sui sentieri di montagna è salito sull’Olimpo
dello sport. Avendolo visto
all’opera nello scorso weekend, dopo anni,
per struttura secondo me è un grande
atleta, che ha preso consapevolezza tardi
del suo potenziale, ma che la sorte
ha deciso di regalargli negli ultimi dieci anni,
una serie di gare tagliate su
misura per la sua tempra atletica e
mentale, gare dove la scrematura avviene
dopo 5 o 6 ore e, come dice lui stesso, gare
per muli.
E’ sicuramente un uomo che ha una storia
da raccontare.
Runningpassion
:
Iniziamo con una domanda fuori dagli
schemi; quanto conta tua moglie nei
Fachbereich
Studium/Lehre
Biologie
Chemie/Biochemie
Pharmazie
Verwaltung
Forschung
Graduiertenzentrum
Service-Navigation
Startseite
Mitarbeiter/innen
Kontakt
----------
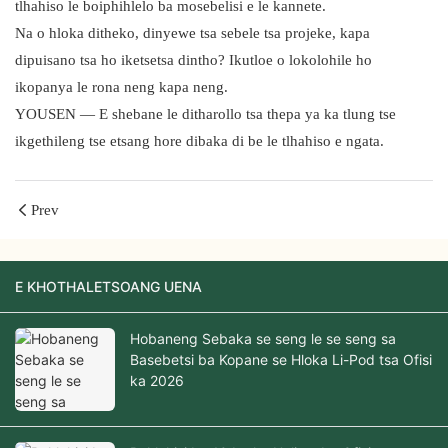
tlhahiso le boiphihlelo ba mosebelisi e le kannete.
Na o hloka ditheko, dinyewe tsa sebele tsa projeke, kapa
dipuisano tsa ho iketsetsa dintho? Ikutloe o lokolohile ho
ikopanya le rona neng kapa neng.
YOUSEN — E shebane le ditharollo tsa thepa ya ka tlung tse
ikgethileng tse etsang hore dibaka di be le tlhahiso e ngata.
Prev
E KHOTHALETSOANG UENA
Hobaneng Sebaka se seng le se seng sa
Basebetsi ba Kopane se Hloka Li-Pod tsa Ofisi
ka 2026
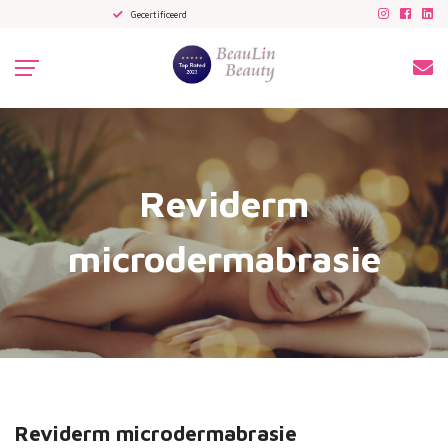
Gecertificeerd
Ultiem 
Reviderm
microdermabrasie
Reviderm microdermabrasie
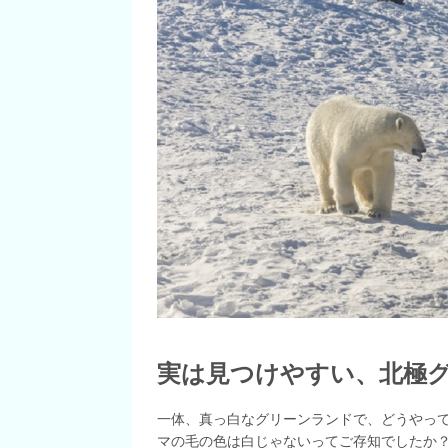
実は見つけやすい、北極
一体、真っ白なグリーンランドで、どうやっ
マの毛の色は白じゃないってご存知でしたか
----------
▶ **Work to be completed**: Copy the lines from the one containing "Gecertificeerd" through the one containing "マの毛の色は白じゃないってご存知でしたか", including both, and leave out the pictures.

▶ **Solution for this exercise**:
Gecertificeerd
Ultiem 
Reviderm
microdermabrasie
Reviderm microdermabrasie
実は見つけやすい、北極
一体、真っ白なグリーンランドで、どうやっ
マの毛の色は白じゃないってご存知でしたか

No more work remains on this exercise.